Holiday park plans for Northumberland quarry spark road and ecology fears
Plans to create a holiday park at a disused quarry on a Northumberland farm are recommended to get the go-ahead, despite parish-council concerns.
The outline application is for 35 units of accommodation, a mix of luxury chalets, static caravans and camping pods, at Framhill Farm, to the north-west of Longframlington.
An indicative layout features 12 of each unit and the development would also include two ponds, additional landscaping and tree planting.
The site is proposed to be accessed from a new junction off the A697 and feature turning areas and off-street parking spaces, including disabled bays.
The application is recommended for approval at next Tuesday’s (May 21) meeting of the North Northumberland Local Area Council, with planners saying the site is ‘considered a suitable location for a rural farm diversification development of this type’.
A planning statement submitted with the application says: ‘The site is a disused quarry that has a negative impact on the character of the countryside. The development proposed would remove this scar on the landscape.’

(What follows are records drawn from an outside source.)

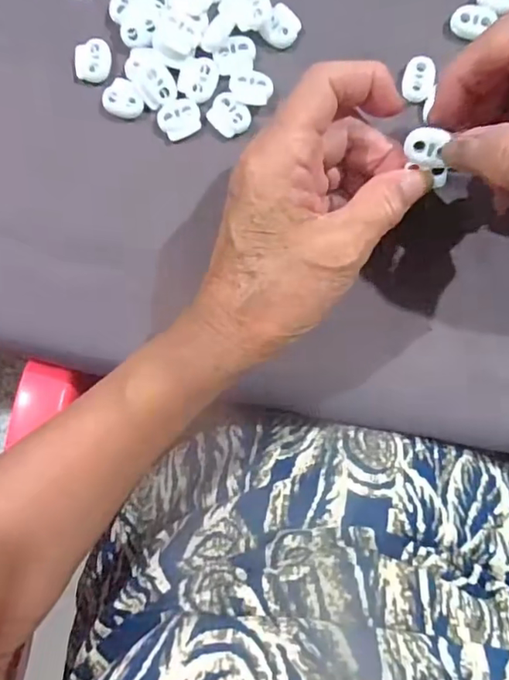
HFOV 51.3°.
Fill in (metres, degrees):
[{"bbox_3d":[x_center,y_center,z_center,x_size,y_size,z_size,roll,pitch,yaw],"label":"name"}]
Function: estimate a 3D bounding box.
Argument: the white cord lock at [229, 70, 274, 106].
[{"bbox_3d":[-0.002,-0.130,0.273,0.022,0.004,0.018,18,88,4],"label":"white cord lock"}]

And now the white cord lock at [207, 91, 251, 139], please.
[{"bbox_3d":[-0.013,-0.117,0.273,0.018,0.004,0.023,-45,85,1],"label":"white cord lock"}]

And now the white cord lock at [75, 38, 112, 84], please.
[{"bbox_3d":[-0.086,-0.149,0.284,0.018,0.005,0.022,4,87,4],"label":"white cord lock"}]

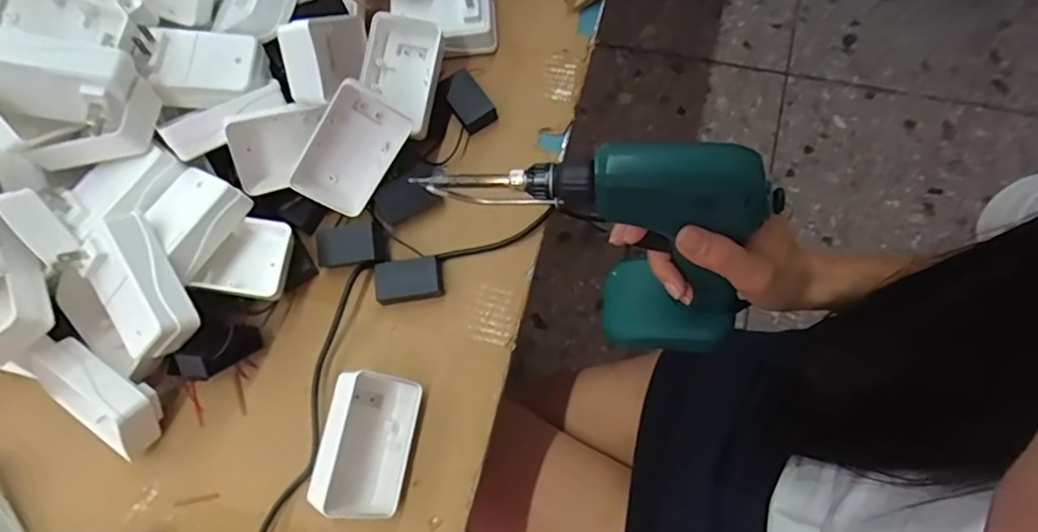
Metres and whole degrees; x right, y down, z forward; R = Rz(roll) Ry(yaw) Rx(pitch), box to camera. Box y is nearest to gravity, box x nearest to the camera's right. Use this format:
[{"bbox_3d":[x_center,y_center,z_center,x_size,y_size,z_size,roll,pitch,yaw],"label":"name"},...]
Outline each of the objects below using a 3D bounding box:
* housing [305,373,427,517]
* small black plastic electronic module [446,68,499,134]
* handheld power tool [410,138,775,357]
[{"bbox_3d":[-0.101,0.119,0.384,0.053,0.047,0.089,9,74,7],"label":"housing"},{"bbox_3d":[-0.041,-0.134,0.466,0.028,0.019,0.046,-32,73,-5],"label":"small black plastic electronic module"},{"bbox_3d":[0.047,-0.007,0.344,0.196,0.159,0.077,7,74,0],"label":"handheld power tool"}]

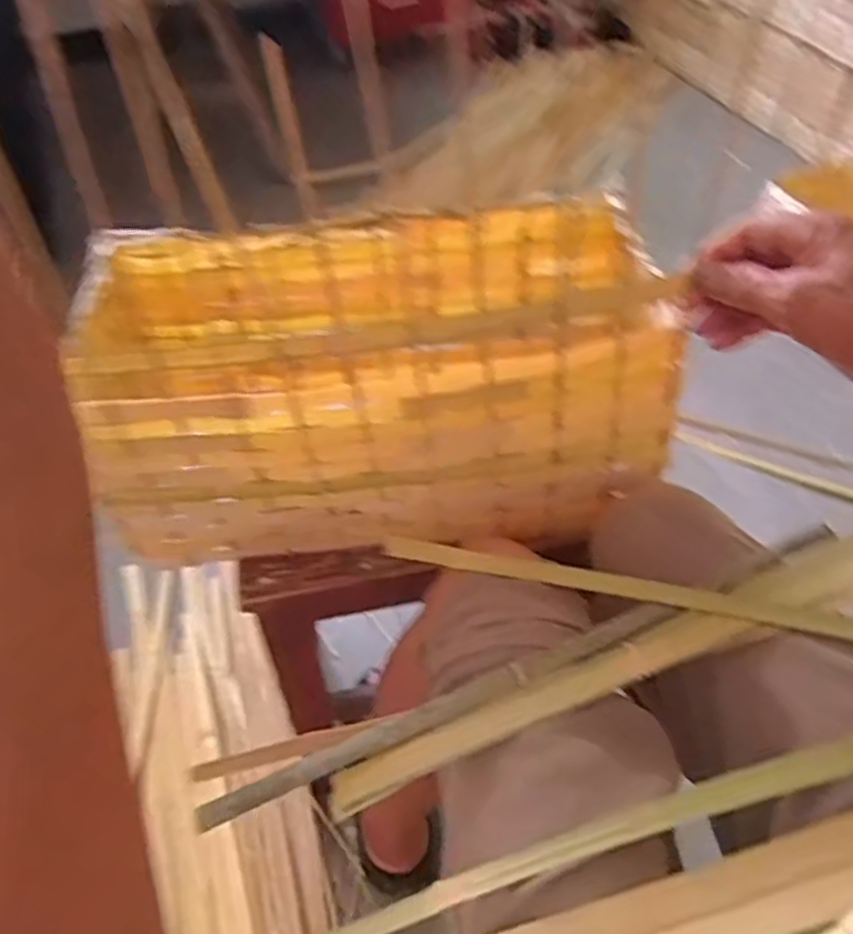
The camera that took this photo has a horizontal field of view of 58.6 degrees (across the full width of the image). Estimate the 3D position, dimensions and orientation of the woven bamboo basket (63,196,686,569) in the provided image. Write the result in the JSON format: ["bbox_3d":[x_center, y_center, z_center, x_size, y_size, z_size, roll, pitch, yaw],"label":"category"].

In terms of the economic benefits, it adds: ‘The expected number of jobs created from the proposals are for two full-time jobs and five seasonal jobs.
‘It is believed that the proposals could bring an additional 17,000 to 25,000 overnight visitors to the area per annum, spending between £845,000 and £1.7million during their stay.’
But it is these additional visitors that lead to one of the concerns raised by Longframlington Parish Council.
Its objection states: ‘The traffic on the A697 has already increased by some 10,000 vehicles year on year which already causes many issues throughout the village and creates major parking issues at the village centre. The A697 is dangerous enough it does not need this extra volume.’
Parish councillors are concerned about the proposal for a new access, while also suggesting that the quarry ‘however untidy and rough, represents a natural reclamation of an industrial site with decades of consolidation for local wildlife’.
The response adds: ‘Though we would normally welcome the creation of work opportunities, we are convinced that the substantial detriments to the area and the village would not be mitigated by this provision.’
However, the planning officer’s report concludes: ‘While not complying with all criteria within policy, on balance and with due regard to all material considerations, including the potential increase to the local rural economy and the provision of new employment opportunities within the development, the proposal is considered to be acceptable.’